2.       Relationship: Do I place a higher value in winning an argument, or does my relationship with the person make it worth considering objective collaboration?

Though compromise can be a solution, the key is to move beyond. In a compromise, both parties reach an agreed mid-point by giving up something. It may involve a deviation from the original plan or wishes. This may not be sustainable. At best it is more acceptable than win/lose, but it is definitely not a win/win.

I found collaboration[3], through effective communication to be a healthier alternative.


3.         Opinion: Am I thinking right[4] and contributing towards improving the situation?

Sharing our unique experiences offers diverse viewpoints. It establishes alternate perspectives and allows flexibility. Often, the best ideas are those that combine different points of view.

C.O.Ns

1.          Control:  In a conflict environment, how much do we let go? Are we wise in picking our battles? Should we win the battle but lose the war? In trying to meet an immediate objective do we lose out in the long term.[5] 

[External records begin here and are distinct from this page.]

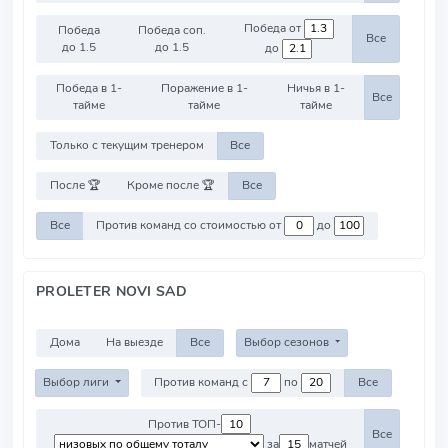
Победа от
Победа
Победа соп.
Все
до 1.5
до 1.5
до
Победа в 1-
Поражение в 1-
Ничья в 1-
Все
тайме
тайме
тайме
Только с текущим тренером
Все
После 🏆
Кроме после 🏆
Все
Все
Против команд со стоимостью от
до
PROLETER NOVI SAD
Дома
На выезде
Все
Выбор сезонов
Выбор лиги
Против команд с
по
Все
Против ТОП-
Все
за
матчей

Or should we surrender? Giving up control may be acceptable for a higher purpose and reconciliation, but we must be careful to prevent unhealthy patterns[6] from getting established.

2.         Overestimation: Am I overestimating my knowledge and views?

Confidence is magical, yet in challenging settings, it pays to reflect and verify.

Often overconfidence bias[7] can cause people to feel superior about themselves, assuming one has greater qualities or more information and will thus do the right thing. So, overconfidence in ourselves can cause us to act without proper reflection and that is when we are most likely to make a mistake.


3.         Navigate: Am I contributing towards improving the situation and facilitating a common goal? Do I want to deal with challenges together? What is my intention?[8]

Teamwork in our relationships can be equal to effective business patterns[9]. Business models that are today, great success stories. Diverse perspectives inspire creativity, drive, and innovation. Such influences can enhance how we see our relationships.

In conclusion, doing things that impact our lives is often not easy, but it is worth every effort.